Google has failed here because the consumer doesn’t spend time on the G+ property. I believe Google can solve this problem by using the developer community as a proxy in its battle with Facebook. If I was running Google, I would leverage my assets (search and Gmail) to drive developer behavior that would open the floodgates of social data into my platform.

User OpenGraph tags in search crawler

Facebook is pushing all developers to get on the bandwagon of OpenGraph where developers have to add semantic context to their pages and submit that info to Facebook as part of user engagement. Developers are happily doing this because, in return, Facebook is adding this information to users’ timelines, which results in more distribution for developers.

Google should take a page out of Facebook’s book and leverage this open set of information in its search crawler to give pages with Open Graph data some weight in search algorithm. I know we are all frustrated when Google changes search algorithms for corporate objectives, but there is a good case to be made for use of semantic data at scale to provide a better search experience.

It just happens to be Facebook’s recommended semantic data, but when you are behind in a game, you have to play with some of the rules set by the front runner.

Ask Developers to submit their OpenGraph objects/actions

The next step would be to reach out to developers and ask them to submit their open graph objects and actions just like they do with Facebook. The developer incentive would be the SEO juice they can get through giving Google more semantic information. Google would also benefit from having full context around the meta tags we talked about in step 1.

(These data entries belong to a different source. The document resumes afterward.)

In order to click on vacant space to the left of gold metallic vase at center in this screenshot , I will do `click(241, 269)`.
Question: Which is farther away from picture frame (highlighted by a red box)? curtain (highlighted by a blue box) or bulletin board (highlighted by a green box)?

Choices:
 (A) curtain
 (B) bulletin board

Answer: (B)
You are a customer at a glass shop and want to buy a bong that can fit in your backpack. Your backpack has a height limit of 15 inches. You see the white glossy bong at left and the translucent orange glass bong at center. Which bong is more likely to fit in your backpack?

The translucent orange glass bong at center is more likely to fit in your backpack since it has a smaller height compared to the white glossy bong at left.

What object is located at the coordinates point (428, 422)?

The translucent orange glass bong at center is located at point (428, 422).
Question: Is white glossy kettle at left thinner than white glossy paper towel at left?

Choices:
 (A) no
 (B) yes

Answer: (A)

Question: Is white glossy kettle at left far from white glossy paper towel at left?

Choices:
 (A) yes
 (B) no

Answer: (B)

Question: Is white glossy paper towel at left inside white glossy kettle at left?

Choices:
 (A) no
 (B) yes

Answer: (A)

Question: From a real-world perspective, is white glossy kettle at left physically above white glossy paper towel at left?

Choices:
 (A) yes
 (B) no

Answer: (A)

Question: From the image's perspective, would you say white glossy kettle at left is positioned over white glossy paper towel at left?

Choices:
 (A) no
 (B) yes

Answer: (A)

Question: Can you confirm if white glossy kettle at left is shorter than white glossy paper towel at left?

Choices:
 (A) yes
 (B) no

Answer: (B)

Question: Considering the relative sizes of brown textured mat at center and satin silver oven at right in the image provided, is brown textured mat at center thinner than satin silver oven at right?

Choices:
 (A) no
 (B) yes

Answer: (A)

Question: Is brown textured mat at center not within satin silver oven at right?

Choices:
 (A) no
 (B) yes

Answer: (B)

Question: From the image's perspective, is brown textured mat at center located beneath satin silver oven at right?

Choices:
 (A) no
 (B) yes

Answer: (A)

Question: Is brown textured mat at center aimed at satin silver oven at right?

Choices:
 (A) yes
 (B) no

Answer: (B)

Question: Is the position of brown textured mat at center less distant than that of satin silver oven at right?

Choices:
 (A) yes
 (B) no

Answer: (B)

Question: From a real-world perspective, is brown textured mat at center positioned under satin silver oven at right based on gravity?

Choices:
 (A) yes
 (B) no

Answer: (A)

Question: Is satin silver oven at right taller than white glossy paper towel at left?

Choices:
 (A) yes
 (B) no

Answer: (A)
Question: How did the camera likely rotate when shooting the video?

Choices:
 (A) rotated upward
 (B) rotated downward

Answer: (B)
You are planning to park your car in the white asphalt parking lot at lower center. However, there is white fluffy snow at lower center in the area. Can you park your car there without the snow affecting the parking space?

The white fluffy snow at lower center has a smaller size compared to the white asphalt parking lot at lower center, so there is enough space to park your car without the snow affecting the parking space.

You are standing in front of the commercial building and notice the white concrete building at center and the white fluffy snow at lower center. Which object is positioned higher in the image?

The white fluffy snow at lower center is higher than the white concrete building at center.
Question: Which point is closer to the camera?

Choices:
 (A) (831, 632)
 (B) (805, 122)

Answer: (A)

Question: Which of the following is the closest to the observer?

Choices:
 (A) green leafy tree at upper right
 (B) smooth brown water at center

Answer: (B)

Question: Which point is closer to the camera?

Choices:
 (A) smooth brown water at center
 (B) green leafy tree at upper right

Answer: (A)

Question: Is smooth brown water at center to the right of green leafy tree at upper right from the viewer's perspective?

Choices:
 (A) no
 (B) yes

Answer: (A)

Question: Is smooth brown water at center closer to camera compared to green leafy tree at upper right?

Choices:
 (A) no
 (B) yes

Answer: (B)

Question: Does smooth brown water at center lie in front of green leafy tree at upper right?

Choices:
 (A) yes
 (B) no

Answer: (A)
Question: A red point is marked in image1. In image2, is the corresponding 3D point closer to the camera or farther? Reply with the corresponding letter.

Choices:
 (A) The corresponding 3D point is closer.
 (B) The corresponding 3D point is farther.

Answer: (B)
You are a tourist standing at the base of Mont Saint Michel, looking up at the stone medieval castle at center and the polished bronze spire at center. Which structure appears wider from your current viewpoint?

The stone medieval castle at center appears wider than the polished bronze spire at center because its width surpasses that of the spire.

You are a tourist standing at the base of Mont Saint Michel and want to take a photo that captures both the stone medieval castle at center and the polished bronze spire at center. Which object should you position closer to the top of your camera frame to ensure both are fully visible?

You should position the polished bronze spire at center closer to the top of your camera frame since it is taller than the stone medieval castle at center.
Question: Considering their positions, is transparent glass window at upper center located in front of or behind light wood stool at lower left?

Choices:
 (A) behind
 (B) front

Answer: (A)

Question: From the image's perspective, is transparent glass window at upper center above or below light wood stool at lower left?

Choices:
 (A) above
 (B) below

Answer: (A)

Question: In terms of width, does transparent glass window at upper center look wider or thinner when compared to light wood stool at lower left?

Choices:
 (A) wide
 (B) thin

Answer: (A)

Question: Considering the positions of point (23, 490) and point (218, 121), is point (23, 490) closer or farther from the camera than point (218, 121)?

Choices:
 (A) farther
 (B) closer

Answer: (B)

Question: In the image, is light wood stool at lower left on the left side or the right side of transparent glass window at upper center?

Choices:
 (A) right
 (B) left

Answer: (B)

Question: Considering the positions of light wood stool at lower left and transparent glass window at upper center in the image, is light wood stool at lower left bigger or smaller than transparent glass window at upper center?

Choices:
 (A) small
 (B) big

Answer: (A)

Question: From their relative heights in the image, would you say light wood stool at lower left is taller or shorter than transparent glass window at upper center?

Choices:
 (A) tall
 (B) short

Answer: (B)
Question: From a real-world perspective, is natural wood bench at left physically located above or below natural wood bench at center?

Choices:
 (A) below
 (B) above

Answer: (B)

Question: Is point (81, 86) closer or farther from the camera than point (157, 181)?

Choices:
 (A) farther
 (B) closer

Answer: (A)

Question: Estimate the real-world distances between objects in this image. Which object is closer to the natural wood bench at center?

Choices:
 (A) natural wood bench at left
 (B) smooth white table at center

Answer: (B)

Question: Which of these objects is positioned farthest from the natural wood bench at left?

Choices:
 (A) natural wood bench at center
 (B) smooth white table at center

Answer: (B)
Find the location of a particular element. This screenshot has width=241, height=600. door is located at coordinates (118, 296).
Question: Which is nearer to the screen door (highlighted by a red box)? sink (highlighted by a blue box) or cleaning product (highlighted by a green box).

Give Developers ability to submit actions to G+

This is where it gets interesting. Give developers a very easy way to get opt-in from their users to publish their actions to their G+ accounts. This only requires mashing up some of the technology Google already has (OAuth, etc) with the addition of APIs for publishing actions on behalf of the user from properties outside of Google. They could even go ahead and copy how Facebook does it. There is no need to innovate here just for the sake of being different. Developers would not mind doing less work.

Expose actions in G+ stream

To bring it all together, expose these published actions on G+ feed and give them a decent weight. Make sure you give developers more love than Facebook. Believe me, the favor will pay off.

All of a sudden, all developers on Facebook platform have an incentive to push G+ integration in their products, because they get more distribution: through SEO juice and exposure on G+ feed. Just imagine all the vertical social networks such as Pinterest, Path, Foursquare, Zoosk, Foodspotting, etc. pushing your platform and driving social content into Google’s data centers.